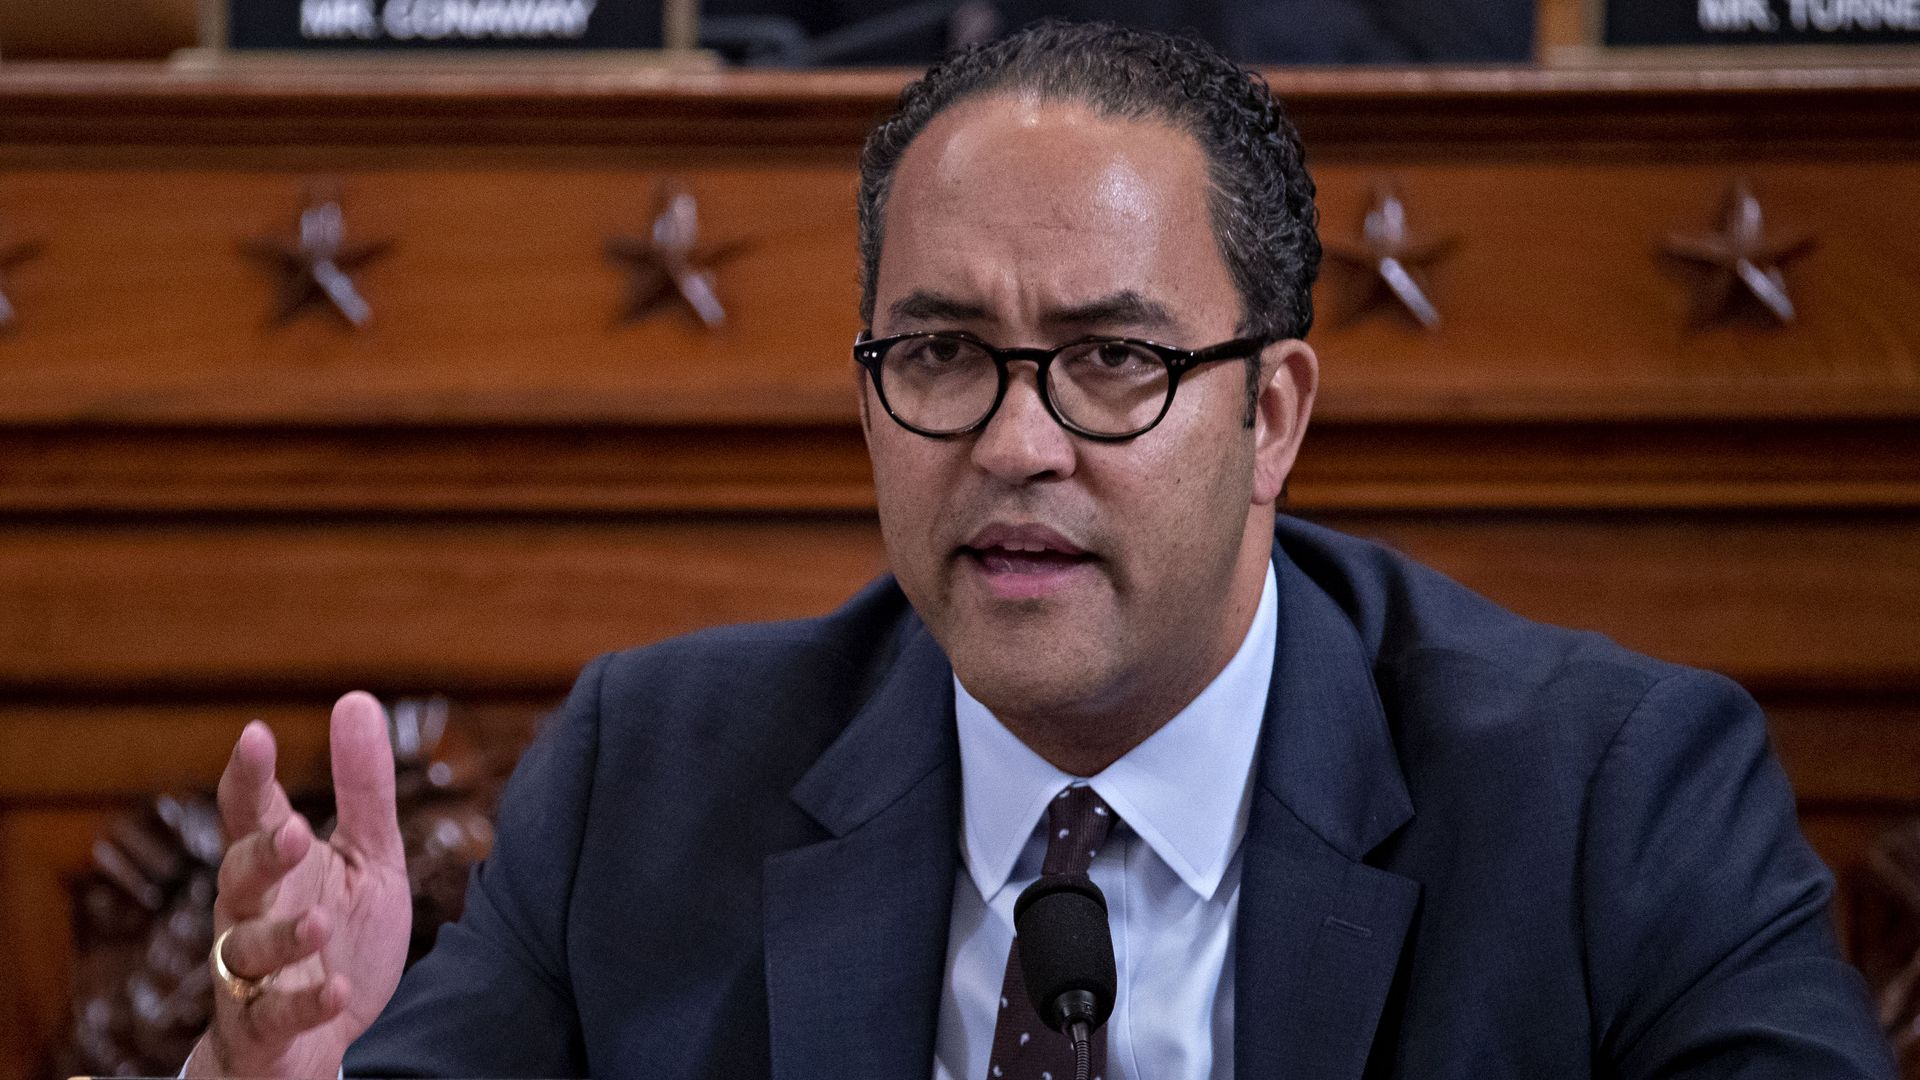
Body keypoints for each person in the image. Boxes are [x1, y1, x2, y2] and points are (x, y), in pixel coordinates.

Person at [182, 21, 1895, 1080]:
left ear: (1272, 415)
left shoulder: (1613, 796)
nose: (1014, 442)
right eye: (937, 355)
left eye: (1113, 361)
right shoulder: (651, 776)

Exercise instructions:
Only exact copies of the lines from the one containing "left shoulder: (1613, 796)" to the end of the records belong in the answer.

Answer space:
left shoulder: (1613, 796)
nose: (1014, 442)
right eye: (937, 355)
left eye: (1113, 361)
right shoulder: (651, 776)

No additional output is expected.